Recommendation: Augment Sec. 3.1–3.4 with correlational analyses against: (i) physical metrics computed from a reference solver or high-quality PINN output (e.g., gradient norms/total variation, shock indicators, spectral energy vs wavenumber, enstrophy-like measures depending on the PDE form); and (ii) learning/fit metrics (PINN error vs $\nu$, PDE residual norms, BC/IC residuals). Additionally, include at least one conceptually different latent complexity measure (e.g., PCA participation ratio/effective rank, local PCA dimension, or singular-value decay) to see whether the *trend* (especially high-$\nu$ decrease) agrees across metrics. Use these to argue whether ID is tracking physical degrees of freedom or training pathologies.
-
The RG-like “flow” interpretation is currently presented too strongly relative to the evidence: no explicit coarse-graining transformation, scale analysis, semigroup/composition property, or fixed-point-like behavior is demonstrated (Sec. 2.5, Sec. 3.4, Sec. 4). As written, the data mainly support “non-monotonic representational complexity vs $\nu$” plus a plausible diffusion-smoothing intuition at high $\nu$.
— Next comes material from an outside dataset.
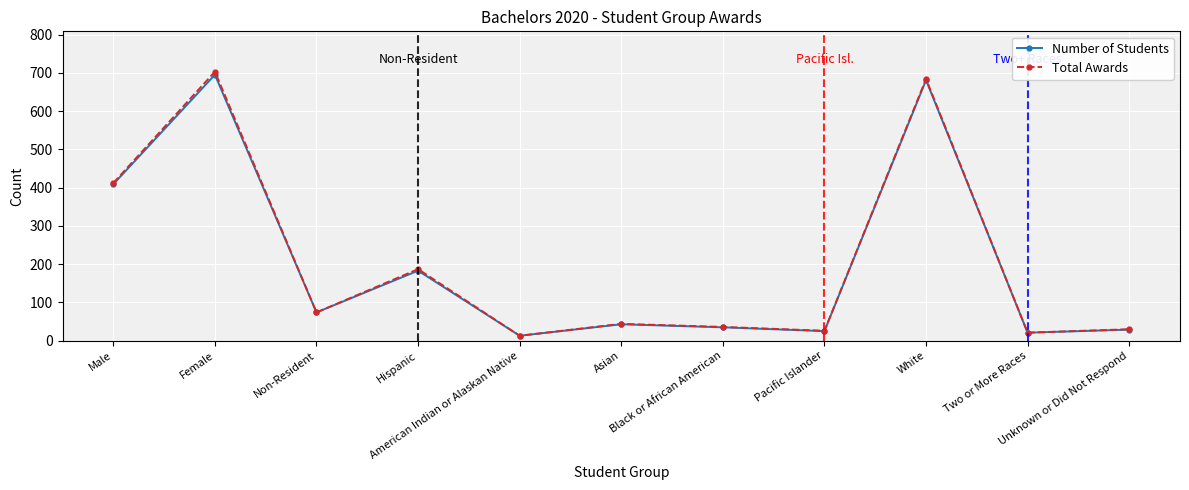

Reading left to right, transcribe all the data shown in this chart.

Number of Students: Male=409	Female=695	Non-Resident=74	Hispanic=183	American Indian or Alaskan Native=13	Asian=43	Black or African American=35	Pacific Islander=25	White=681	Two or More Races=21	Unknown or Did Not Respond=29
Total Awards: Male=412	Female=703	Non-Resident=74	Hispanic=187	American Indian or Alaskan Native=13	Asian=44	Black or African American=36	Pacific Islander=26	White=684	Two or More Races=21	Unknown or Did Not Respond=30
Recommendation: Either (A) operationalize the RG analogy with at least one concrete test (Sec. 3.4): define an explicit coarse-graining on inputs/solutions (spatial filtering/downsampling) and track how latent representations and their effective dimension change under that map, or test whether latent statistics exhibit a flow with approximate composition across $\nu$; or (B) reframe the RG discussion as a heuristic analogy, explicitly acknowledging alternative explanations (training difficulty, saturation, estimator artifacts) and moderating Abstract/Sec. 4 language to “suggestive/consistent with” rather than implying an RG mechanism has been established.
-
Foundational notation/model mismatch: the manuscript calls the problem “2D Burgers equation,” but the data/notation indicate only one spatial coordinate (101 points in $x$) plus time (Sec. 2.1–2.2; notation $L(x,t;\nu)$). If the PDE is truly 2D in space, the setup is missing $y$ and the field definition (scalar vs vector velocity). If it is 1D-in-space Burgers, the term “2D” is misleading.
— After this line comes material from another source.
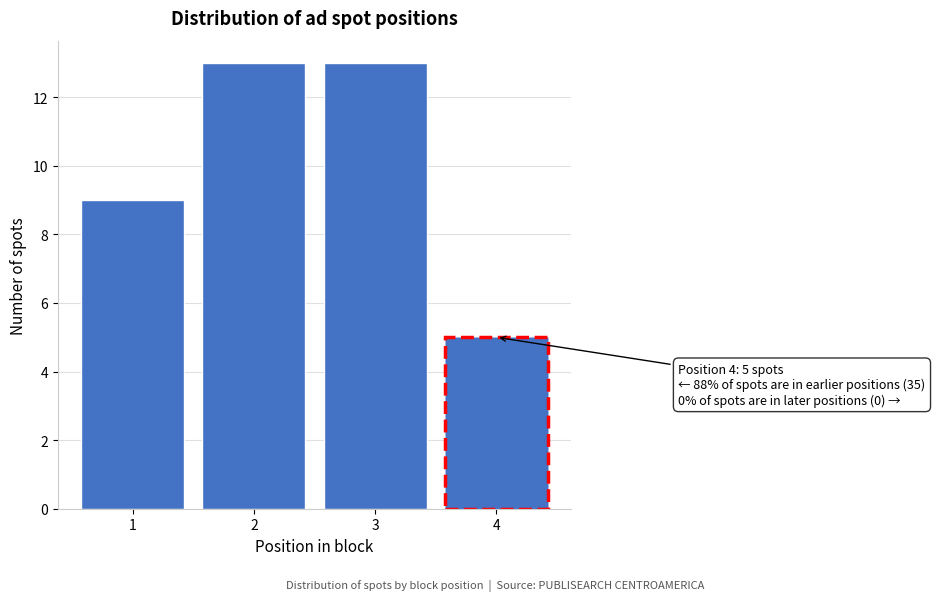

Reading right to left, list all the values displayed in this chart.

4=5	3=13	2=13	1=9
Recommendation: Make the PDE dimensionality consistent throughout. If it is 1D spatial Burgers, rename accordingly and use $u(x,t)$. If it is 2D spatial Burgers, define $u(x,y,t)$ (or $(u,v)$), specify the $y$-grid and domains, and update dataset tensor shapes/notation (Sec. 2.1–2.2, Sec. 3.1).
-
The statistical modeling in Sec. 2.4 and Sec. 3.3 emphasizes monotone summaries (global Spearman $\rho$, linear/log fits) despite the key result being strongly non-monotonic (peak + downturn). This risks mischaracterizing the main phenomenon and does not quantify the peak location/uncertainty or the significance of the high-$\nu$ decrease.
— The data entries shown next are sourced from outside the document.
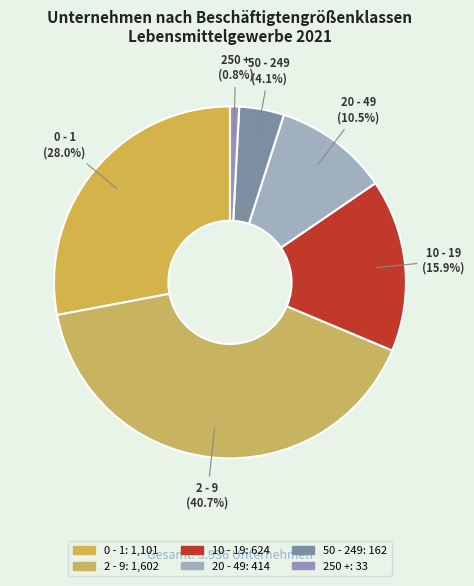

What is the largest slice in the pie chart?

2 - 9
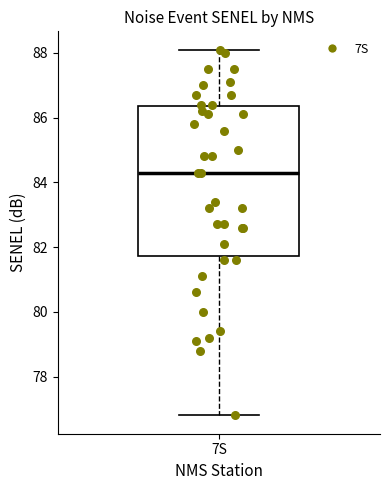

Transcribe this box plot: give where the median line is, the range the box spans, and where the two whiskers end, as read against the y-axis. The values are not printed on the chart, so give them approximately, as read against the axis.

median 84.4, box 81.8 to 86.4, whiskers 76.8 to 88.2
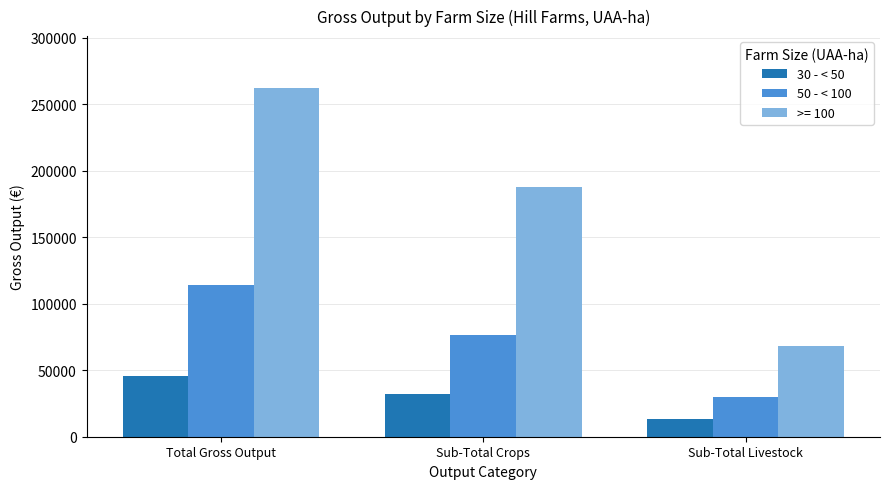

What is the average value of the 30 - < 50 series?

30382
Recommendation: Revise Sec. 2.4 and Sec. 3.3 to treat monotone fits as baselines only, and add non-monotone modeling and inference: spline/GP smoothing, quadratic or piecewise-linear change-point models, and tests comparing monotone vs non-monotone fits (information criteria). Report uncertainty on peak location and on the high-$\nu$ downturn using the ID uncertainty estimates (bootstrap bands). Consider reporting rank correlations separately on low$\rightarrow$mid and mid$\rightarrow$high $\nu$ regimes.